The department’s resources received free of charge relates to corporate shared services received from the Department of Government Services.
Other income
Other income arises from the following transactions and other miscellaneous income and recovery of administration costs.
- Trust fund income: Trust fund income mostly includes fees collected from the Aboriginal Cultural Heritage Register and income from other external parties.
- Sponsorship income: Sponsorship income includes receipts from external parties for
the Australia Day Fund.
8.10. Australian Accounting Standards issued but not yet effective
AASB 2024-2 Amendments to Australian Accounting Standards - Classification and Measurement of Financial Instruments
AASB 2024-2 amends AASB 7 Financial Instruments: Disclosures and AASB 9 Financial Instruments.

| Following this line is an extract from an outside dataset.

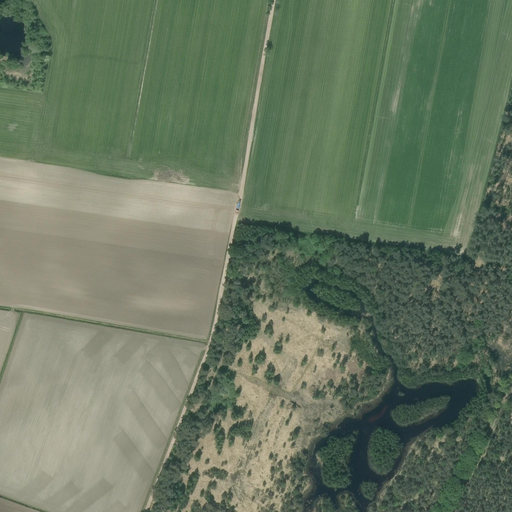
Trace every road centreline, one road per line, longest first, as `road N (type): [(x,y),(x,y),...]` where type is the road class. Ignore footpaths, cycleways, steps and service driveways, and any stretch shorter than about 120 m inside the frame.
road 1 (track): [(273,0),(215,327),(145,511)]
road 2 (track): [(511,404),(450,511)]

AASB 2024-2 amends requirements relating to:
- settling financial liabilities using an electronic payment system
- assessing contractual cash flow characteristics of financial assets with environmental, social and corporate governance and similar features
- disclosure requirements for investments in equity instruments designated at fair value through other comprehensive income and financial instruments with contingent features that do not relate directly to basic lending risks and costs.
This amendment applies to annual reporting periods beginning on or after 1 January 2026.
AASB 18 Presentation and Disclosure of Financial Statements
AASB 18 replaces AASB 101 Presentation of Financial Statements to improve how entities communicate in their financial statements, with
a particular focus on information about financial performance in the statement of profit or loss.The key presentation and disclosure requirements established by AASB 18 is the presentation of newly defined subtotals in the statement of profit or loss.
AASB 18 applies to annual reporting periods beginning on or after 1 January 2027 for for-profit entities and applies to annual reporting periods beginning on or after 1 January 2028 for not-for-profit entities. The delayed date of one year will allow the AASB to consult with stakeholders and consider potential modifications for application by not-for-profit public sector entities.
8.11. Subsequent events
No significant events have occurred since 30 June 2025 that will have a material impact on the information disclosed in the financial statements.